The ride for Managing Agents is pretty bumpy the world over.
In this article, I discuss the top three legal challenges facing Managing Agents.
Hazel Easthope, associate Professor at the University of New South Wales, in her book, “The Politics and Practices of Apartment Living”, submits that across the world owners, experience high levels of dissatisfaction with Managing Agents. In her research undertaken in New South Wales, Singapore, The United States, Dubai, England and South Africa, it is quite apparent that Portfolio Managers face substantially the same challenges and run into similar impasses when it comes to pleasing all the Trustees and owners all of the time. A comforting thought really. Those of us working in this industry understand its vagaries. One day you are the flavour of the month, the next, you are not. Low profit margins, demanding clients, pressure to regulate and the race towards who can provide a better offering in the technology space are all elements conspiring to make the ride for Managing Agents pretty bumpy the world over.
The first legal challenge which I feel is important to delve into is the Managing Agents’ understanding of Management and Conduct Rules. The life of the portfolio manager can be made that much easier where the rules of a scheme are drafted cleverly, where all the clauses are legal, robust and enforceable. Where the rules have not been updated for years and take naught into consideration around what is Constitutional and what is not, I fear that legal attacks by more knowledgeable and often litigious owners become increasingly common, aggressive and tremendously draining on both Trustees and Managing Agents. A Managing Agent, should, with great ease be able to advise the Trustees to amend their rules in order to breeze through successfully obtaining a compliance certificate from the Community Schemes Ombud Service. Without hesitation, they should know that discriminatory rules in schemes cannot be brooked and that illegal rules such as switching off electricity or restricting services for unpaid levies will not be allowed. If they are up to speed with the latest news on short-term letting, the scheme’s representatives will be able to decide on their policy around their rules on the subject. Many complaints come through to the agents where penalties have been imposed on an owner without the rules being correctly drafted to facilitate such a clause. If there is no right to be heard in the clause, it can and will be struck out by any competent judge or adjudicator, with the Body Corporate having to bear the costs. Prohibiting ritual slaughter on common property in a rule’s clause will also be struck out by the Ombud. It can be agreed by all of us that it would be so much easier if the Managing Agent knew these things. Time and money would be happily saved without schlepping up and down to Court or to the Ombud to interpret invalid rules.
The second legal challenge for Managing Agents to grapple with is making the jump to more streamlined technological platforms which can yield popular online Special and Annual general meetings.
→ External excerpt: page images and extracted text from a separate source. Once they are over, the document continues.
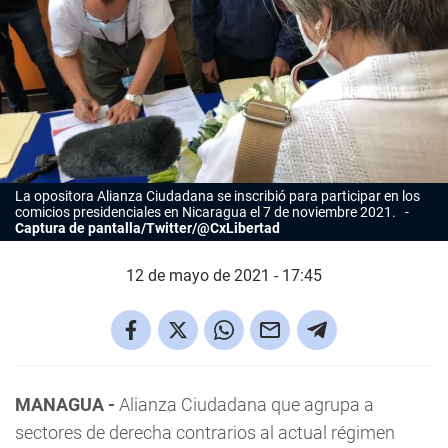
La opositora Alianza Ciudadana se inscribió para participar en los
comicios presidenciales en Nicaragua el 7 de noviembre 2021.
Captura de pantalla/Twitter/@CxLibertad
12 de mayo de 2021 - 17:45
MANAGUA -
Alianza Ciudadana que agrupa a
sectores de derecha contrarios al actual régimen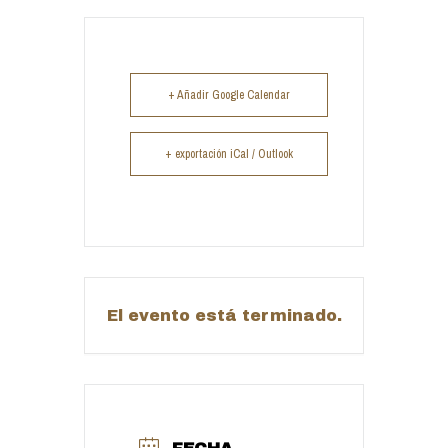
+ Añadir Google Calendar
+ exportación iCal / Outlook
El evento está terminado.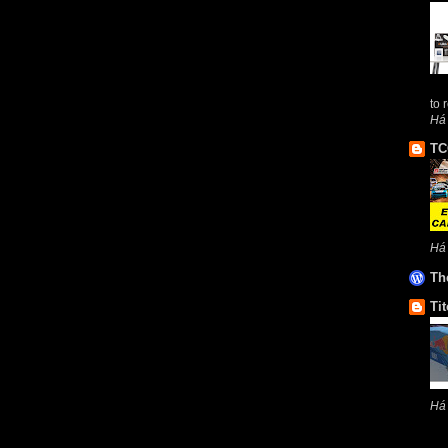
to 
Há
TC
Há
Th
Tit
Há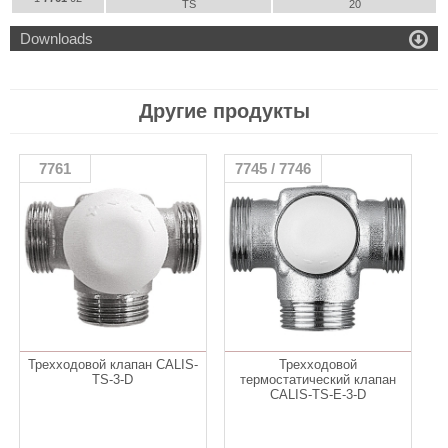
TS
20

Downloads
Другие продукты
7761
7745 / 7746
Трехходовой клапан CALIS-
Трехходовой
TS-3-D
термостатический клапан
CALIS-TS-E-3-D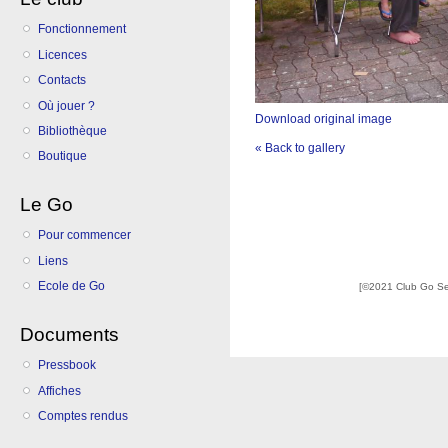
Fonctionnement
Licences
Contacts
Où jouer ?
Download original image
Bibliothèque
« Back to gallery
Boutique
Le Go
Pour commencer
Liens
Ecole de Go
[©2021 Club Go S
Documents
Pressbook
Affiches
Comptes rendus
We have been pushed by a world pandemic, some of us kicking and screaming, into a different era where nothing will ever be the same again. Management Rule 17(10) specifically authorises online video conferencing as long as everyone has access to the platform. The real challenge, apart from convincing older residents stuck to the “in person” idea is to be right “up there” in making the full experience of online meetings unthreatening and pleasant for all owners. Those Managing Agents who have succeeded in this regard tell me with great glee of how they will never return to the late evening meetings at the clubhouse. Why would they? Their portfolio managers can stay at home and be with their families rather than traipsing around at night, putting up with traffic and petrol costs. Quorums are easier to obtain and meetings can be controlled more easily, placing annoying people intermittently on mute. The meetings can be recorded and service providers can zoom in and out to report on key issues. Voting online has proven to be trickier, but nothing that a specialist App cannot deal with.
The last, but certainly not the least legal challenge for the intrepid Managing Agent would be controlling the often” spiralling out of control” levy roll. Obviously, if too many owners fall into arrears in their complex, it becomes easy for the scheme to devalue. There will be less frequent maintenance effected, the calibre of staff and services will deteriorate and the banks will place the building on the radar (in a bad way) when looking at granting bonds for prospective purchasers. If that bad debt is too high, you can be sure that the Managing Agent’s services will be the first to be terminated. So, to be practical and proactive, the fundamentals should be revised by the agent. Managing a building is no different to managing a business. Tight credit controls are crucial. Get the basics right. Keep the Trustees’ resolution on the agreed levy (which resolution should be taken directly after every Annual General Meeting) in a safe place together with the resolution on interest. Encourage the Trustees to budget for legal expenses and to tax bills of cost where they have incurred legal fees so that they can recover a high percentage of those fees from the recalcitrant owner. Hand over a debtor quickly in order to strike while the iron is hot, but be cognisant of CSOS directives allowing people adversely affected by the Covid-19 pandemic to make monthly payment arrangements.
Above all, in my experience if a Managing Agent retains a high level of integrity and is supportive of the Trustees by going the extra mile to provide guidance and education, they will retain the portfolio of buildings which is reflective of their superior business ethos.